Jakarta. - Menko Maritim Luhut Binsar Panjaitan hari ini melakukan rapat koordinasi terkait tindak lanjut langkah kebijakan taksi online. Rapat ini dihadiri oleh pihak dari Kementerian Perhubungan yang diwakili oleh Sekretaris Jenderal, Sugihardjo, Kementerian Kominfo, Organda dan perusahaan aplikasi penyedia jasa taksi online.

Sekjen Kemenhub, Sugihardjo mengatakan, pihaknya membahas draft Peraturan Menteri Perhubungan yang disiapkan untuk menggantikan Peraturan Menteri Nomor 26 Tahun 2017 tentang angkutan sewa online yang bakal gugur pada 1 November mendatang menyusul putusan dari Mahkamah Agung, Agustus lalu.

Dalam aturan baru tersebut, disepakati beberapa hal, salah satunya terkait kepemilikan kendaraan dari angkutan online. Dia bilang, status kepemilikan kendaraan taksi online nantinya bisa dikategorikan atas nama pribadi tak harus perusahaan. Pasalnya, dalam hal perusahaan angkutan yang berbadan hukum koperasi atau PT, sesuai UU Koperasi, dimungkinkan perorangan. 



"Karena itu kepemilikan kendaraannya (BPKB maupun STNK) boleh atas nama perorangan dan itu berlaku umum, bukan hanya online. Jadi tentang tanda kepemilkan kendaraan atas nama koperasi boleh atas nama perorangan," katanya saat ditemui usai rapat di Kemenko Maritim, Jakarta, Selasa (17/10/2017).

Selain itu, dalam aturan baru yang akan dikeluarkan selanjutnya nanti, tarif juga akan tetap diatur. Aturannya sama seperti PM 26 Tahun 2017 sebelumnya, di mana tarif akan dipatok batas atas dan bawah. 

Dalam hal ini, Kemenhub akan menerima usulan dari Pemda untuk batasan tarifnya, untuk kemudian ditetapkan oleh regulator. 

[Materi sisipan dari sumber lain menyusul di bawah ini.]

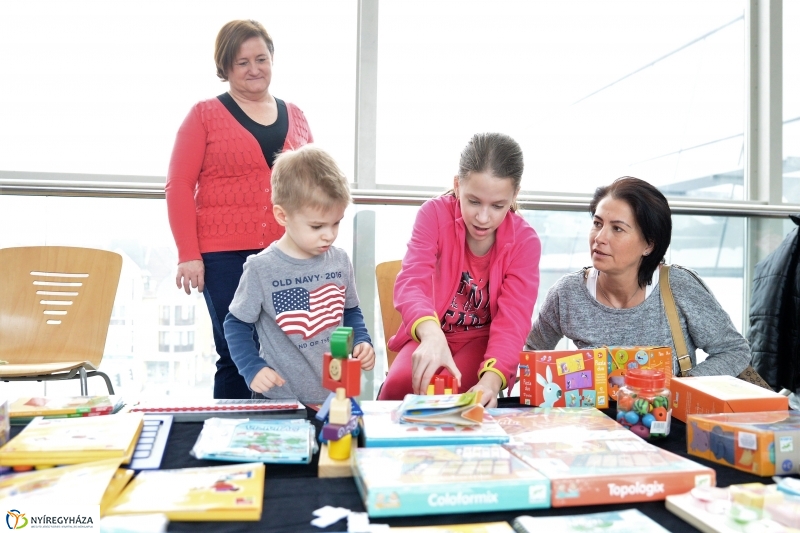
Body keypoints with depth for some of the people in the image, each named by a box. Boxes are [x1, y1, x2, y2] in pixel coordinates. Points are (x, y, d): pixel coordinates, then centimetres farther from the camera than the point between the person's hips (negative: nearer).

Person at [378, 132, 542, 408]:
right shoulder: (435, 214, -15)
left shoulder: (525, 241, -13)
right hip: (430, 335, 1)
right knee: (400, 382, -29)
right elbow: (411, 282, -30)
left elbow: (512, 319, -21)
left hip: (482, 340, 0)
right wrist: (431, 334, -53)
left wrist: (491, 381, -40)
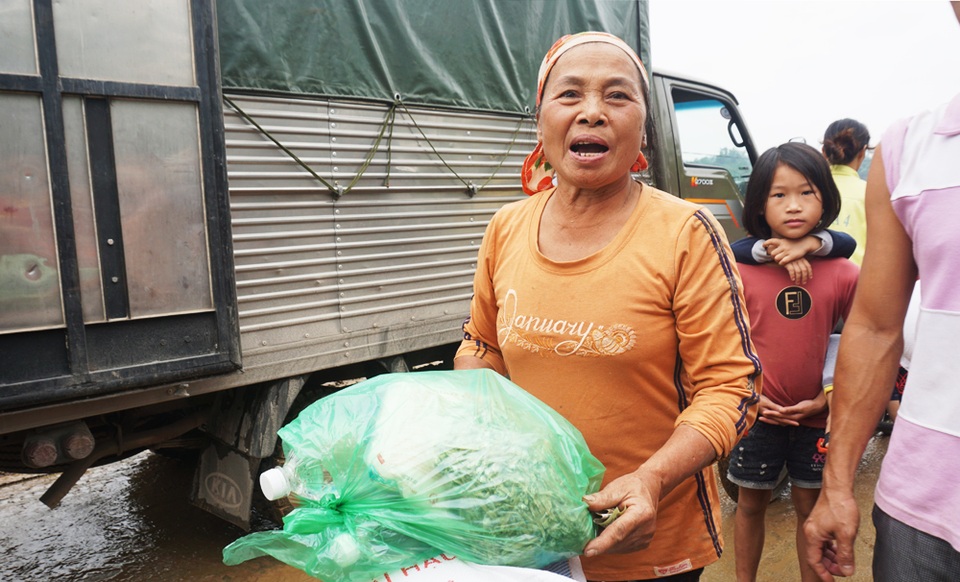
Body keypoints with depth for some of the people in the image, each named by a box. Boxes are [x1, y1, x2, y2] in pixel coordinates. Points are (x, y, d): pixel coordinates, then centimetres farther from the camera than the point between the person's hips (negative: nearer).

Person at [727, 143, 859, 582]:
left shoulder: (843, 274, -6)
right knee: (751, 503, 15)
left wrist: (827, 398, -6)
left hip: (815, 418, 1)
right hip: (757, 414, 0)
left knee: (811, 509, 15)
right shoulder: (742, 270, -8)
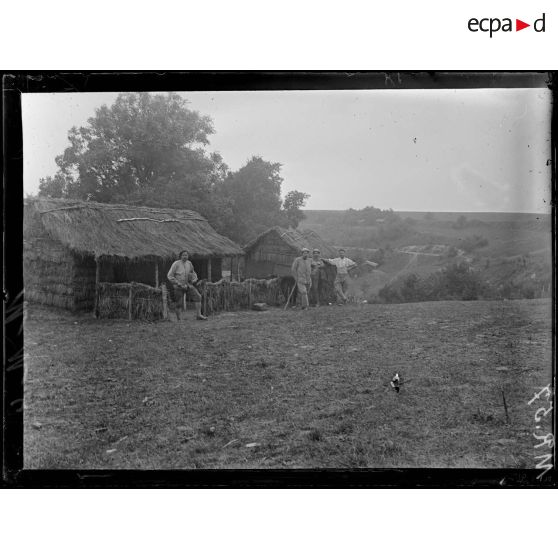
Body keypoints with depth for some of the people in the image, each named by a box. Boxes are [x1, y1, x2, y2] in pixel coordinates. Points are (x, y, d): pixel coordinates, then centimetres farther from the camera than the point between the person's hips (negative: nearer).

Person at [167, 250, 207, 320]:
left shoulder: (189, 263, 3)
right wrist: (178, 283, -16)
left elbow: (193, 273, 22)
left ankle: (198, 315, -11)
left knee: (198, 296, -11)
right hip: (178, 286, -4)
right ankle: (178, 319, 17)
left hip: (188, 285, 4)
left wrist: (194, 279, 2)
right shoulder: (176, 264, -11)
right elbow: (169, 276, -12)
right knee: (178, 303, 1)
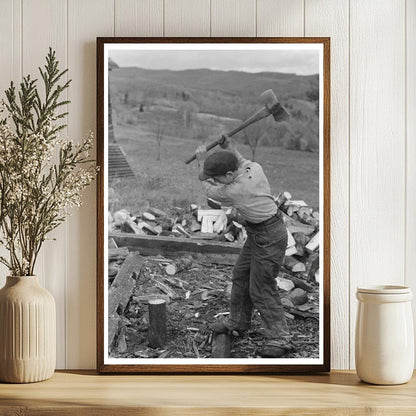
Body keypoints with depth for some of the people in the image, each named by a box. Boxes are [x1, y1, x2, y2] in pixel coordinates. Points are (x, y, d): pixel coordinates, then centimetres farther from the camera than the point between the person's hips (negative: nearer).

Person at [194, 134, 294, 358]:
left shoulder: (235, 191, -27)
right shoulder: (255, 168, -8)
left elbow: (209, 190, -6)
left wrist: (201, 160, 4)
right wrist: (230, 147, 17)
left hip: (269, 237, -10)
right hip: (258, 233, 10)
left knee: (261, 289, -3)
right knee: (241, 275, 19)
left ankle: (279, 338, 6)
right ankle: (237, 323, 35)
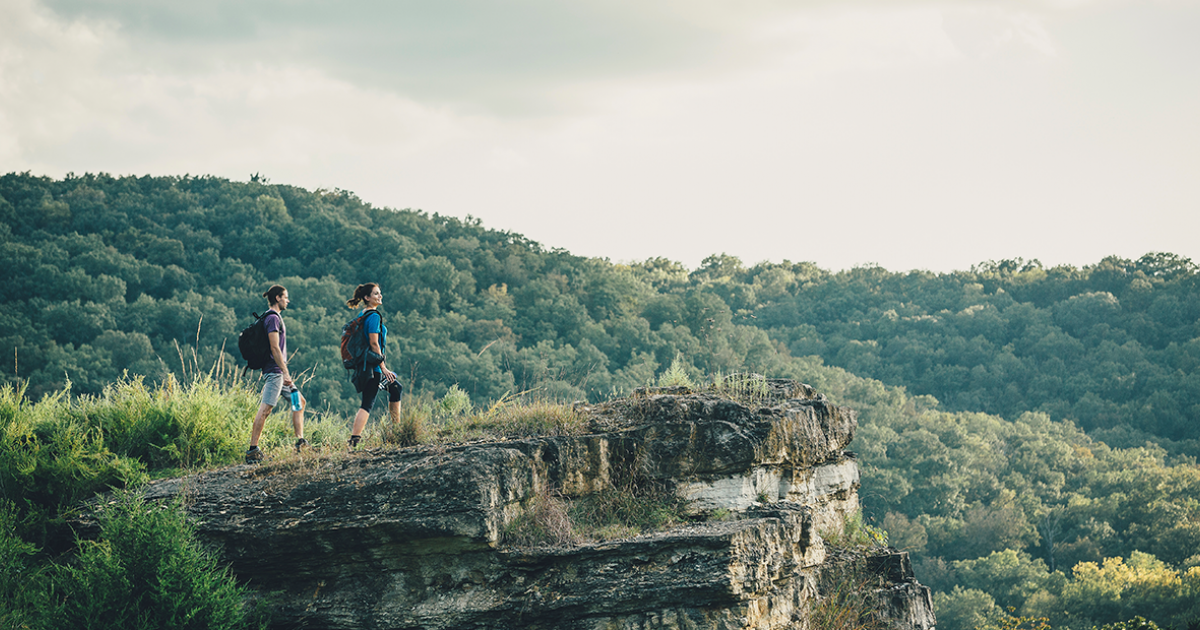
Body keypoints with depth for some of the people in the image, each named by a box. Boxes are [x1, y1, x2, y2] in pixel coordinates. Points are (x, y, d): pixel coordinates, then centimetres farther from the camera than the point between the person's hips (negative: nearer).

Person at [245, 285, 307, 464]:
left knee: (300, 402, 15)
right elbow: (275, 348, -19)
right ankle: (252, 451, -16)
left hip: (279, 373, 11)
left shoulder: (275, 317, 20)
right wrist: (285, 373, -22)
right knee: (265, 409, -13)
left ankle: (300, 443, 16)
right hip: (274, 371, -11)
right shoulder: (272, 318, -12)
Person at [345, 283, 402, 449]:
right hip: (373, 366, -10)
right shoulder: (374, 316, -14)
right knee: (367, 404, -10)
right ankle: (353, 441, -16)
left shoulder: (362, 315, 15)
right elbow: (374, 343, -20)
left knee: (396, 389, 23)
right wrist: (383, 368, -17)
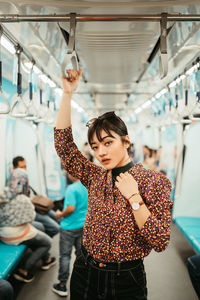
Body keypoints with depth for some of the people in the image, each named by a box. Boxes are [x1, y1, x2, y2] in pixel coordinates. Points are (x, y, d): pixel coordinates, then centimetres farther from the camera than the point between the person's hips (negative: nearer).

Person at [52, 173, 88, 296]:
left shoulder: (72, 188, -21)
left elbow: (71, 208, -25)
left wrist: (61, 214, -8)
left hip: (69, 227, -6)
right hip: (84, 225, 6)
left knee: (65, 256, 7)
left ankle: (62, 286, 18)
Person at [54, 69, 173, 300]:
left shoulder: (154, 181, -14)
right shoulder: (96, 177, -2)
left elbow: (161, 242, -16)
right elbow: (63, 144, -6)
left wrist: (134, 197, -23)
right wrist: (67, 93, -12)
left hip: (127, 281, -3)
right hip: (85, 275, 4)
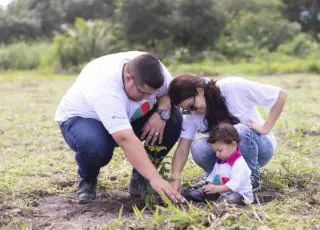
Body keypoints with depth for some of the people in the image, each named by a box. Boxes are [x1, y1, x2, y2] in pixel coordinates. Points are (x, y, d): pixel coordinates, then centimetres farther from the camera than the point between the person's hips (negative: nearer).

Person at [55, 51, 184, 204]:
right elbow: (126, 139, -48)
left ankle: (140, 174, -1)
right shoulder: (105, 88, -41)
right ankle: (87, 179, -5)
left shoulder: (151, 69, -23)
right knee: (95, 146, -42)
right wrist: (155, 178, -53)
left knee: (173, 119, -20)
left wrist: (162, 113, -29)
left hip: (127, 118, 6)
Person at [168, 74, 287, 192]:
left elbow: (281, 95, -18)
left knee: (240, 131, -35)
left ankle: (253, 178, -12)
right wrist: (176, 179, -30)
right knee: (198, 148, -27)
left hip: (258, 145, -3)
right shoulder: (191, 114, -10)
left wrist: (265, 128, -21)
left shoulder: (233, 87, -22)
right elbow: (183, 149, -16)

"Berdasarkan kesepakatan, antara pengguna jasa dan penyedia jasa, tarif tetap dalam koridor batas atas dan batas bawah. Jadi batas atas dan bawah masih tetap diperlukan untuk melindungi pengguna jasa agar jangan sampai tarifnya nanti berlebihan," ucapnya.

Tarif yang diatur juga agar menghindari banting harga antara satu angkutan dan angkutan lainnya, sehingga terjadi persaingan usaha yang sehat.

"Khawatirnya yang dikorbankan adalah aspek keselamatan karena pemeliharaan kendaraan akan terabaikan. Jadi tetap ada kesepakatan antara penyediaan dan pengguna jasa adalah tetap ada batas atas dan bawah," tutur Sugihardjo.

Hal baru lainnya yang diatur adalah asuransi. Penumpang dan penyedia jasa akan memiliki asuransi yang disediakan oleh IT provider atau perusahaan aplikasi online.

"Asuransi penting untuk melindungi penumpang dan pihak ketiga supaya ada kepastian," ungkapnya.

Dalam aturan ini, perusahaan aplikasi taksi online kata dia akan dikategorikan sebagai IT provider, bukan perusahaan angkutan umum. Hal ini membuat penyedia jasa angkutan online ini nantinya akan berada di bawah koordinasi Kementerian Komunikasi dan Informatika (Kominfo). Sementara terkait operasionalnya di lapangan, Kementerian Perhubungan akan berkoordinasi dengan perusahaan atau koperasi yang bermitra dengan penyedia jasa aplikasi online terkait.

"Sehingga hubungan dengan pemerintah (Kemenhub), hubungan kerjanya ke perusahaan angkutannya. Sehingga di situ ada larangan-larangan untuk aplikator (pemilik aplikasi) bertindak sebagai perusahaan angkutan. Jadi harus yang menjalankan itu perusahaan angkutan, apakah PT nya atau koperasi," ungkap dia.

"Kalau nanti terjadi pelanggaran dari aplikator, misalnya dia memberikan akses aplikasi kepada perorangan atau perusahaan yang enggak punya izin, itu kan melanggar. Tapi yang menindaknya enggak bisa Dishub. Jadi Dishub atau Ditjen darat atau BPTJ, melapor ke Kominfo bahwa terjadi pelanggaran. Yang menindak sesuai ketentuan di Kominfo," pungkasnya.